Our OraSure collection device is becoming recognized in the
insurance and public health markets as reliable and effective. Our long-term
strategy is based on continued expansion of existing markets for OraSure, the
creation of new markets for OraSure based on new uses, and the development of
new products. New products such as OraQuick(R) are in various stages of
development. We will be required to achieve difficult scientific or technical
objectives before the commercial or technological feasibility of our new
products can be demonstrated. Our products under development may not perform in
accordance with our expectations. Even if they do perform to expectations, there
is a risk that required regulatory approvals will not be obtained. Pricing
pressures also may make it difficult for us to profitably manufacture,
distribute, and sell new and existing products.

WE FACE PRESSURE FROM THE DEVELOPMENT OF COMPETING PRODUCTS THAT
MAY LIMIT MARGINS ON OUR PRODUCTS AND POSSIBLY MAKE OUR PRODUCTS RELATIVELY
UNATTRACTIVE TO OUR CUSTOMERS OR OBSOLETE.

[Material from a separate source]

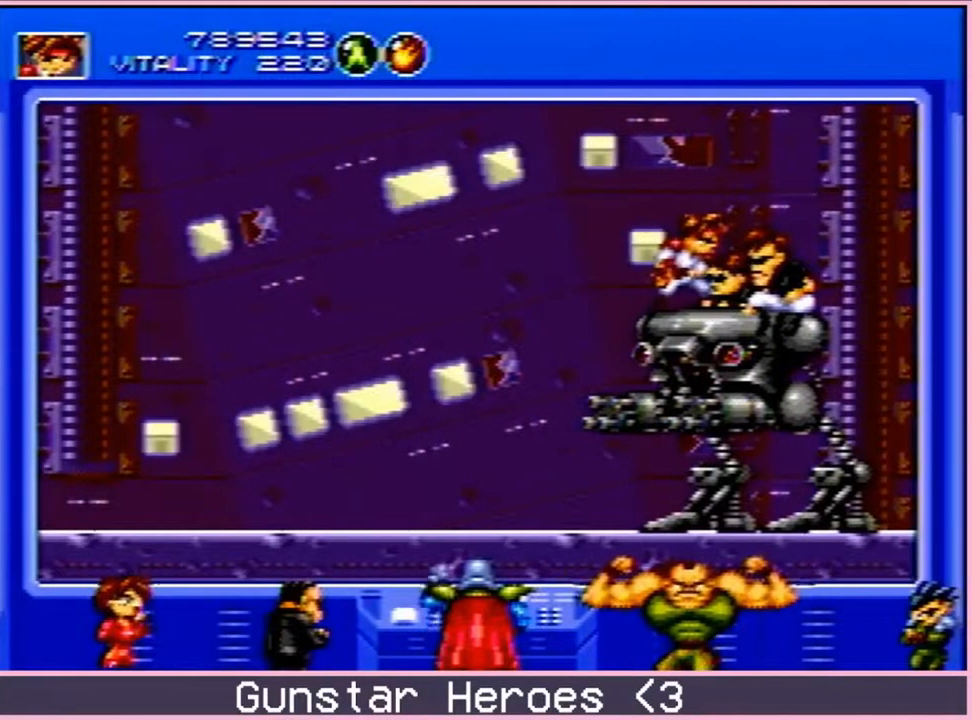
{"buttons": [], "events": []}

Competition in the medical products business is intense and will
likely increase. We believe that the principal competition for OraSure will come
from blood-based and urine-based assays, and could also come from other
oral-fluid tests. New testing methods could be developed in the future that
render our products uneconomical or obsolete. Most of our competitors have
significantly greater financial resources than ours and are more experienced in
the sales, marketing, and development of medical products. We may experience
competitive pressures, particularly with respect to pricing, that could
adversely affect our ability to achieve and maintain profitability.

WE NEED PURCHASERS WITHIN THE MARKET FOR TESTING PRODUCTS TO
ACCEPT ORAL TESTING PRODUCTS AS AN ALTERNATIVE TO TRADITIONAL BLOOD-BASED OR
URINE-BASED TESTING.

We have made significant progress in gaining acceptance of oral
testing for HIV in the insurance and public health markets. We also anticipate
that oral testing for drugs-of-abuse will be accepted to some degree in
employment testing. Other markets, particularly the physician market, may resist
the adoption of oral testing as a replacement for other testing methods in use
today. Any failure to achieve broader market acceptance of our products may
limit our potential sales growth.

WE FACE EXTENSIVE GOVERNMENT REGULATION THAT MAY LIMIT OUR
ABILITY TO DEVELOP NEW PRODUCTS OR NEW USES FOR EXISTING PRODUCTS AND MAY AFFECT
THE COSTS INVOLVED IN CONDUCTING OUR OPERATIONS.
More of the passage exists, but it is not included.